Final answer:
The average of all possible five-digit numbers formed using the digits 1, 4, 8, 6, and 7 exactly once is 57777.2, which is calculated by determining the average contribution of each digit per place value.
Step-by-step explanation:
To calculate the average of all possible five-digit numbers that can be formed using each of the digits 1, 4, 8, 6, and 7 exactly once, we should first recognize that each digit will appear in each position (ones, tens, hundreds, thousands, and ten-thousands place) an equal number of times when forming all possible combinations of these five-digit numbers.

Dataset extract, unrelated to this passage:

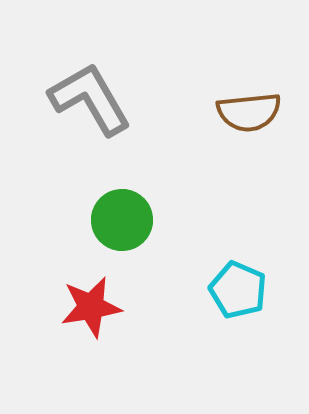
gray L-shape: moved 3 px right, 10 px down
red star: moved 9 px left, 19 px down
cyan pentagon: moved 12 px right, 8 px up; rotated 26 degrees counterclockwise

Since there are 5 digits, each digit will appear in each place value 4! (4 factorial) times, because for each place, we can shuffle the remaining 4 digits in 4! = 4·3·2·1 = 24 ways. So, each digit will contribute equally to the overall average when occupying a specific place value.
Now, let's calculate the average contribution for each place value:
- 1, 4, 8, 6, and 7 have an average of (1+4+8+6+7)/5 = 26/5 = 5.2 when they occupy any given place.
- Therefore, the average for each place value is 5.2 times the place value. For the ones, tens, hundreds, thousands, and ten-thousands places, this would be 5.2, 52, 520, 5200, and 52000 respectively.
The final average of all five-digit numbers will be the sum of these individual averages:
∑(average contribution for each place) = 52000 + 5200 + 520 + 52 + 5.2 = 57777.2
Therefore, the average of all possible five-digit numbers formed using the digits 1, 4, 8, 6, and 7 exactly once is 57777.2.